*Фрагмент страницы*
▬▬▬
Наверное, каждый из читающих рыбаков что-то знает о ловле скрея — трески глубинной формы, обитающей в Северном и Баренцевом морях. На нерест скрей идет к берегам Норвегии, остается там на пару месяцев, а затем опять уходит от берега в глубокие районы океана. От прибрежной трески скрей отличается так же, как колхозный бугай от месячного телка. Летом треска весит 5–8 килограммов, а весной 15, 20, 30 и 40 кило.
Фото: Алексей Гусев.
Наша гостевая поездка на рыбалку в Норвегию за скреем с самого начала стала походить на некое подобие экспедиции, потому как мы решили проделать путь от Москвы до Мехамна (а это почти рядом с самой северной точкой континентальной Европы) на редакционном автобусе.
Из Москвы можно добраться до самого севера Норвегии несколькими путями.
Первый ведет через Петербург, Финляндию и проходит через финско-норвежский пограничный пункт Утсъёки, от которого до Мехамна несколько часов езды.
Второй путь — это Петербург, Карелия и далее Финляндия до того же пограничного перехода Утсъёки.
И третий путь идет из Москвы в Карелию, Мурманск, Никель, Киркинес, откуда до Мехамна всего три сотни километров. Было о чем задуматься, выбирая маршрут.
▬▬▬
*Имеющиеся записи*
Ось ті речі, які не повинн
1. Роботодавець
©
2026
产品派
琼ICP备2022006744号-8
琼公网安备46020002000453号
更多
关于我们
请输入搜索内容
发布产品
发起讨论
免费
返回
▬▬▬
*Изучите материал*
- a) Назовите по порядку все пункты третьего пути из текста о ловле скрея, от Москвы до Киркинеса включительно.
- b) В тексте о ловле скрея кратко перескажите абзац, который начинается словами «Наверное, каждый из читающих рыбаков», и сохраните его основные факты.
- c) Подхватите текст о ловле скрея и продолжите его с того места, где он заканчивается.

*Ответы по порядку*
- a) Москва, Карелия, Мурманск, Никель, Киркинес.

- b) Скрей — треска глубинной формы, обитающая в Северном и Баренцевом морях. На нерест она идет к берегам Норвегии, остается там на пару месяцев и затем возвращается в глубокие районы океана. Скрей намного крупнее прибрежной трески: летом треска весит 5–8 килограммов, а весной 15–40 килограммов.

- c)
В результате недолгих размышлений первый вариант показался нам самым интересным. Во-первых, можно было проехать почти всю Финляндию с юга на север, во-вторых, все варианты по расстоянию почти одинаковы — где-то 2500 километров.
Просмотрели маршрут и запланировали по две ночевки по пути туда и обратно. Получилось почти по 800 километров с хвостами на день в дороге.
Останавливались в гостевых домах. Бронировали их по ходу передвижения через интернет. Чисто, опрятно, недорого. Дороги на твердую четверку. Север есть север, даже у «них» дороги весной не выдерживают суточных колебаний температур.
Наших, родных российских бездонных ям мы не видели, но выбоины и трещины, особенно в Лапландии, — пожалуйста! Но все в пределах ГОСТов, как бы у нас сказали. В общем, сожалений, что выбрали этот путь, не возникло.
Фото: Алексей Гусев.
Утсъёки оказался крошечным финским поселком, на выезде из которого вы пересекаете мост и попадаете в Норвегию. Граница есть, паспортного контроля нет. Таможенного тоже. На небольшой будке с норвежской стороны моста висит вывеска с указанием дней и часов работы пограничного перехода. Мы, наверное, въезжали и выезжали в неурочное время, т.к. никто нас не останавливал и не проверял, да и не видели мы там никого.
В Утсъёки есть заправка и бар, где можно перекусить, выпить пива или еще чего-нибудь — все по финским божеским ценам. Еще пару сотен километров — и мы въехали в зону горной тундры, а отсюда уже недалеко и до конечной цели поездки.
Наше знакомство с Мехамном началось с новости: оказывается, нас здесь не ждут. Но благо, что хозяина базы, где мы должны были остановиться, Видара Карлстада, в деревне знают все.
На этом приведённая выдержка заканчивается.